Fragmento citado =
***

Se llegó al colmo cuando por el intento de abrir una calle que llevaba a un hospital se desató una agresión legal contra el gobierno capitalino. Un oscuro juez, representante de una institución, determinó que se había violado un amparo y puso a actuar a la Procuraduría General de la República, una institución, para que ésta solicitara a la Cámara de Diputados, otra institución, el desafuero de Andrés Manuel López Obrador, lo que mucho interesaba a otra institución: la Presidencia de la República.
Otra institución, que hasta hace pocos años gozaba de la mayor confianza ciudadana, fue objeto de un asalto. No se trató de que en ella penetrara con máscaras y pistolas un grupo de diputados. No era necesario. Lo que hicieron los padres conscriptos del PRI, el PAN y el Partido Verde fue repartirse las consejerías: cuatro para uno, cuatro para otro y una para el partido-negocio.

***

Material extraído =

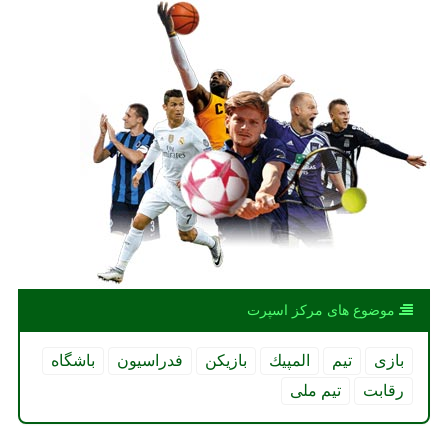
موضوع های مركز اسپرت
بازی
تیم
المپیك
بازیكن
فدراسیون
باشگاه
رقابت
تیم ملی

***

Acción requerida 1 = Según el fragmento sobre el desafuero de Andrés Manuel López Obrador, ¿a qué institución debía solicitar la Procuraduría General de la República ese desafuero?
Acción requerida 2 = Enumera los partidos que, según el fragmento sobre el desafuero de Andrés Manuel López Obrador, se repartieron las consejerías.
Acción requerida 3 = Retoma el fragmento sobre el desafuero de Andrés Manuel López Obrador y el reparto de las consejerías a partir de su última oración.
Los registros son material aparte del fragmento.

Resultado 1 = A la Cámara de Diputados.

Resultado 2 =
- PRI
- PAN
- Partido Verde

Resultado 3 =
De esta manera se envileció a una institución que debe fungir como árbitro de la más importante contienda cívica. En esa operación poco importó si los consejeros cumplían con los requisitos de ley, lo que por cierto puede definirse como un acto antiinstitucional, todo para garantizar que el IFE actuara en su beneficio, ya fuera haciéndose de la vista gorda frente a las tropelías de sus favorecedores, posponiendo sanciones a los amigos, actuando con celo excesivo frente a los adversarios de sus patronos o permitiendo que éstos acomodaran a su gente en posiciones que son clave en el proceso electoral. Como resultado de tanto desprecio institucional por las instituciones, hoy se encuentra México en una encrucijada y el árbitro al que algunos consideraban impoluto resultó tan inepto que tendrán que revisarse los paquetes electorales de casi 12 mil casillas.
Hoy la gran decisión sobre los comicios del 2 de julio está en manos de los siete magistrados del Tribunal Electoral del Poder Judicial de la Federación, el Trife, institución que como otras instituciones está encabezada por gente de carne y hueso, siete togados que aspiran legítimamente a convertirse en ministros de la Suprema Corte, donde por cierto este año se abrirá una plaza.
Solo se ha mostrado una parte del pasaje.